Autour de moi, les discussions s’enflamment. Les avis s’entrechoquent, souvent contradictoires, toujours étonnamment argumentés. On s’interroge, on tâtonne, on cherche à comprendre l’incompréhensible. Car ici, rien ne ressemble à ce que l’on connaît. Rien ne suit la logique habituelle. Alors les questions, parfois naïves, parfois suspicieuses, pleuvent: comment se fait-il que ci? Pourquoi cela? Qui savait quoi? Y a-t-il anguille sous roche?
Il faut dire que le décor a tout pour nourrir la légende: un complexe touristique affublé d’un surnom fascinant (le Kremlin, donc), un promoteur jeune et assez décontracté, une superficie assez impressionnante (on parle de 15.000 mètres carrés), et des pertes très lourdes (le promoteur parle d’un investissement de 160 millions de dirhams partis envolés en un claquement de doigts ou presque). De quoi attiser l’imagination collective.
Alors chacun élabore sa propre théorie. Certains s’étonnent de voir un promoteur perdre seize milliards et rester imperturbable face aux caméras. D’autres s’interrogent sur la rapidité fulgurante avec laquelle les autorités ont ordonné la démolition, rasant un chantier qui avait pourtant prospéré sous leurs yeux pendant des années. On cherche des signes, des indices, des non-dits. On soupçonne quelque chose qui dépasse la simple application de la loi.
«Que nous cache-t-on?». Voilà, c’est prononcé. Après l’étonnement, voici la paranoïa douce, presque ludique, qui s’installe comme une suite logique de l’incrédulité générale. Et soudain, tout le monde se découvre une âme d’analyste politique.
Un homme passe en boucle l’interview du promoteur.
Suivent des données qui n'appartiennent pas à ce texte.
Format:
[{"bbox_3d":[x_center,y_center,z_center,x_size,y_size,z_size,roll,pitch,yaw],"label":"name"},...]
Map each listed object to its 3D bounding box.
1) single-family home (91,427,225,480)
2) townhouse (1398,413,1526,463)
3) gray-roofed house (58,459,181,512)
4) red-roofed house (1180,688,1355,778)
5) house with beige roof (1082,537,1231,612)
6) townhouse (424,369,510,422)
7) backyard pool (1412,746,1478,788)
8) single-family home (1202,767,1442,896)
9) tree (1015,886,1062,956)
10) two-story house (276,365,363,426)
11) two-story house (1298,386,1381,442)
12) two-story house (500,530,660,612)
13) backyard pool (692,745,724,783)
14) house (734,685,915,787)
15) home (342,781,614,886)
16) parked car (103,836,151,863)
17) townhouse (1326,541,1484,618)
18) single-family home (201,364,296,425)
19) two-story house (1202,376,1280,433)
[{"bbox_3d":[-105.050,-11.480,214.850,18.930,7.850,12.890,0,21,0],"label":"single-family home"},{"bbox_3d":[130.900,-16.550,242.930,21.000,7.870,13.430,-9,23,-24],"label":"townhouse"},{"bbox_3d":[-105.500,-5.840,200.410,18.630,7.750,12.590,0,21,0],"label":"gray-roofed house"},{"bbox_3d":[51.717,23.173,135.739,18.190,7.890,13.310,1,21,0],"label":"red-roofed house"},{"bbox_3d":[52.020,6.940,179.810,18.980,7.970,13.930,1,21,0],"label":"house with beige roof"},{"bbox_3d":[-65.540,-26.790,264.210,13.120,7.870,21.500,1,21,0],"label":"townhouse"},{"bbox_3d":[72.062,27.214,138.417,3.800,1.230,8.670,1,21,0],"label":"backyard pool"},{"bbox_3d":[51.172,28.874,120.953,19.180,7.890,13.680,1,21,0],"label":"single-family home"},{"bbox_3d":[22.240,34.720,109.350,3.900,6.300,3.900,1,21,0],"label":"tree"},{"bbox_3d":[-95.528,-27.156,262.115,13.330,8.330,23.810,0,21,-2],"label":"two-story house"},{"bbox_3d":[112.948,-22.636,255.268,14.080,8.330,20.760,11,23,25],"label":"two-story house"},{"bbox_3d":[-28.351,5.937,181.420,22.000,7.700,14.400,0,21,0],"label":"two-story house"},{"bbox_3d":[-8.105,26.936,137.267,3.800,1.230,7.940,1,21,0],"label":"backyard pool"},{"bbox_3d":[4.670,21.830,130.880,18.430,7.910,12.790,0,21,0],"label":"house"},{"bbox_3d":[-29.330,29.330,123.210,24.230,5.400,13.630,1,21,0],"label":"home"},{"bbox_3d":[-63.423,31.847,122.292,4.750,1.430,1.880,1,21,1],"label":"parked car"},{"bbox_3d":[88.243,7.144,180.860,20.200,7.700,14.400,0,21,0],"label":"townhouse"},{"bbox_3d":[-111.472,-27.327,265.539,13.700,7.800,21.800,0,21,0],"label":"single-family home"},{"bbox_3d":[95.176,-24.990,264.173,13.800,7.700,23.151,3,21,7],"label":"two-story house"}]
Il n’en revient pas: «Moi, dit-il, si on me rase un bidet qui ne vaut rien, si je perds mille dirhams au Loto, si les impôts m’appellent, je me roule par terre et je m’arrache les cheveux! Mais lui, comment peut-il rester zen alors que seize milliards s’effondrent sous ses yeux?».
Un autre, plus sérieux, s’étonne que les autorités aient laissé faire, plusieurs années durant, avant de sévir brutalement. Bien sûr, concède-t-il, il n’est jamais trop tard pour appliquer la loi. Mais où est la vérité? Qui a signé les autorisations? Qui a fermé les yeux, durant tout ce temps?
La saga du Kremlin continuera de se raconter, de s’amplifier, de se déformer. Elle révèle moins un scandale urbanistique qu’un paysage mental: celui d’une société qui ne croit plus vraiment aux hasards administratifs, qui redoute les zones d’ombre, et qui cherche désespérément à combler le vide par toutes sortes de récits.